REQUIRED WORK
Whenever a line in the data holds the string "brown", copy that line.
(Beginning of PROVIDED INFORMATION)
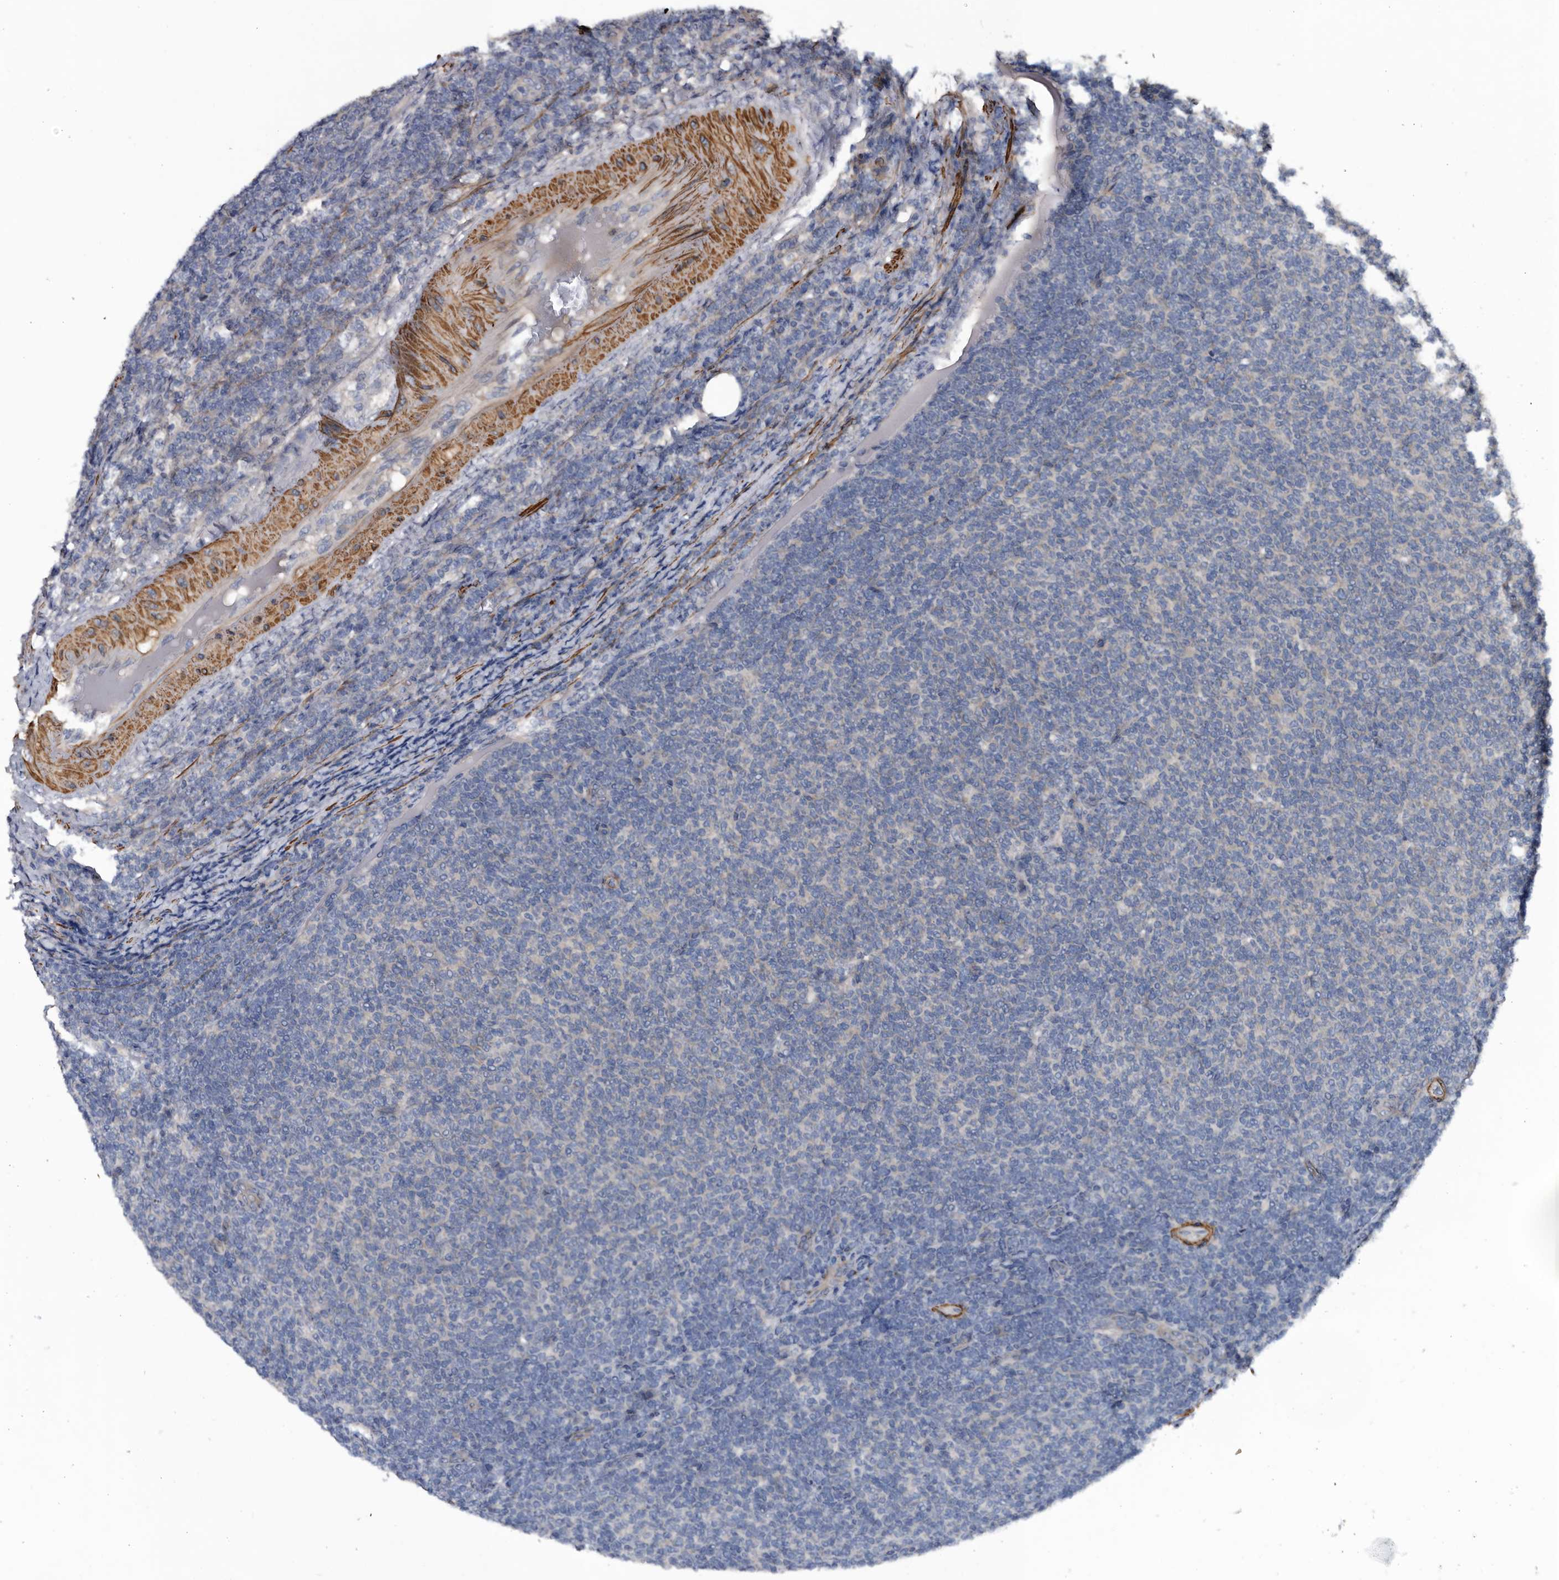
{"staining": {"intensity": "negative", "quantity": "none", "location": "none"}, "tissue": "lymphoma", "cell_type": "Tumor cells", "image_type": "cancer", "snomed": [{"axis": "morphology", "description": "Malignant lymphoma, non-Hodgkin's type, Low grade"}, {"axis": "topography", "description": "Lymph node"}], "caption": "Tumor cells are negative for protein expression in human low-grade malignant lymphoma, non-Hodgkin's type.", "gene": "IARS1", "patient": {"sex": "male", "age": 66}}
(End of PROVIDED INFORMATION)
(Beginning of PROVIDED INFORMATION)
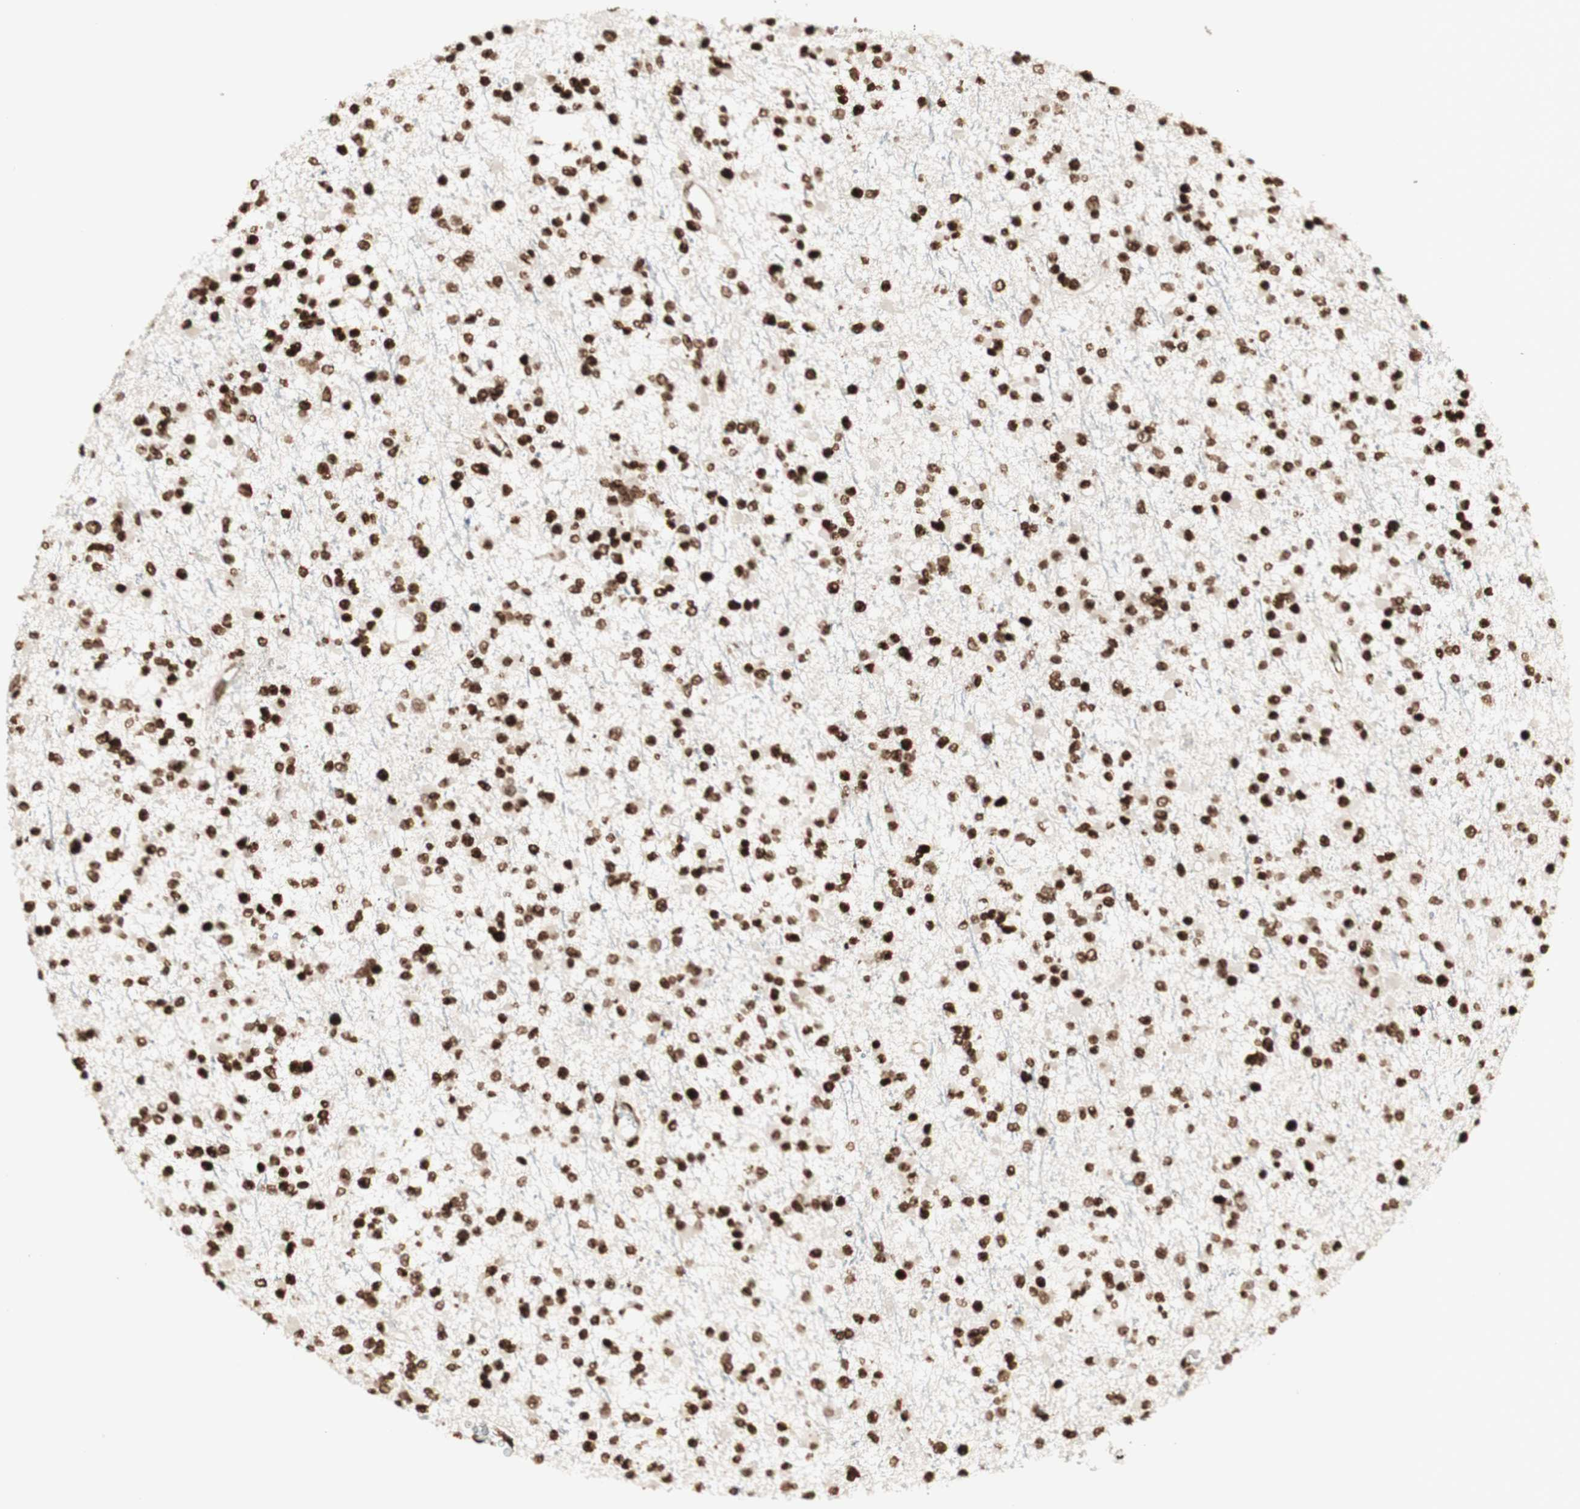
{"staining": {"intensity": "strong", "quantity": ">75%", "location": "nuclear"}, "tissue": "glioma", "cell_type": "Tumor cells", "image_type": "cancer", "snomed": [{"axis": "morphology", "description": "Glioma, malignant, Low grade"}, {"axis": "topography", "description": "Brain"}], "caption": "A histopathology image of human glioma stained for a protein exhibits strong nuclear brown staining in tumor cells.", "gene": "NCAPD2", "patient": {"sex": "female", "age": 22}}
(End of PROVIDED INFORMATION)
(Beginning of PROVIDED INFORMATION)
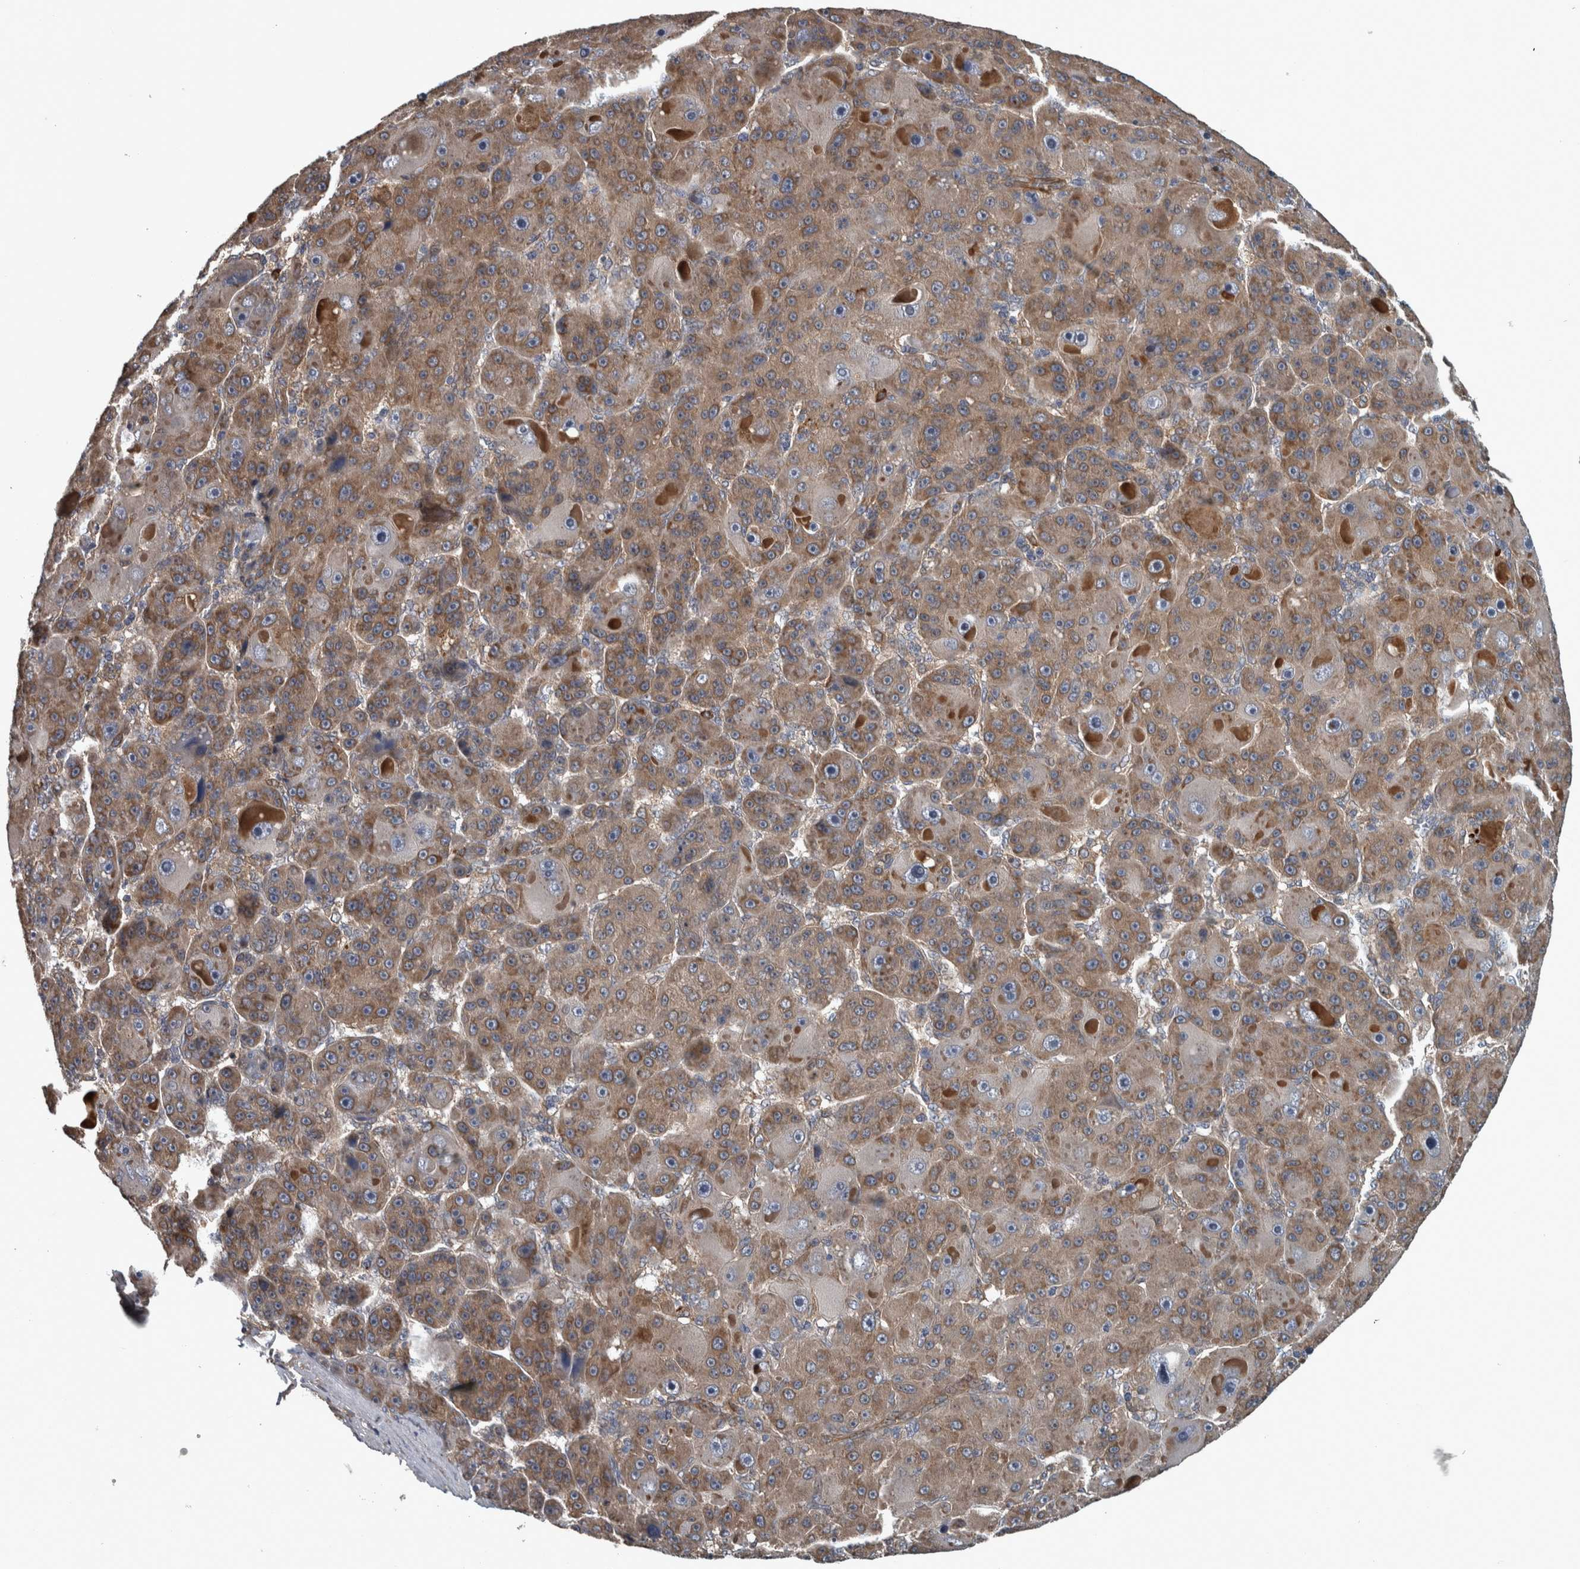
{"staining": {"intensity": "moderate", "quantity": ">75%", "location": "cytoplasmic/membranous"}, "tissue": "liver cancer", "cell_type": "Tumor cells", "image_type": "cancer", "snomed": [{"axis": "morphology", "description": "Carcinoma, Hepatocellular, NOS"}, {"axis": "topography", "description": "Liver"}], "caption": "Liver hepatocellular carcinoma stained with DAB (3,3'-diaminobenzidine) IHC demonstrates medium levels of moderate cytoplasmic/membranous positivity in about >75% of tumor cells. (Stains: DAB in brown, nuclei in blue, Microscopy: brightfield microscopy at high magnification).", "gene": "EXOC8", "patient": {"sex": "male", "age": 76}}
(End of PROVIDED INFORMATION)
ANSWER TO THIS PROBLEM
{"staining": {"intensity": "strong", "quantity": ">75%", "location": "nuclear"}, "tissue": "glioma", "cell_type": "Tumor cells", "image_type": "cancer", "snomed": [{"axis": "morphology", "description": "Glioma, malignant, Low grade"}, {"axis": "topography", "description": "Brain"}], "caption": "A histopathology image of human glioma stained for a protein exhibits strong nuclear brown staining in tumor cells.", "gene": "NCAPD2", "patient": {"sex": "female", "age": 22}}
{"staining": {"intensity": "moderate", "quantity": ">75%", "location": "cytoplasmic/membranous"}, "tissue": "liver cancer", "cell_type": "Tumor cells", "image_type": "cancer", "snomed": [{"axis": "morphology", "description": "Carcinoma, Hepatocellular, NOS"}, {"axis": "topography", "description": "Liver"}], "caption": "Liver hepatocellular carcinoma stained with DAB (3,3'-diaminobenzidine) IHC demonstrates medium levels of moderate cytoplasmic/membranous positivity in about >75% of tumor cells. (Stains: DAB in brown, nuclei in blue, Microscopy: brightfield microscopy at high magnification).", "gene": "EXOC8", "patient": {"sex": "male", "age": 76}}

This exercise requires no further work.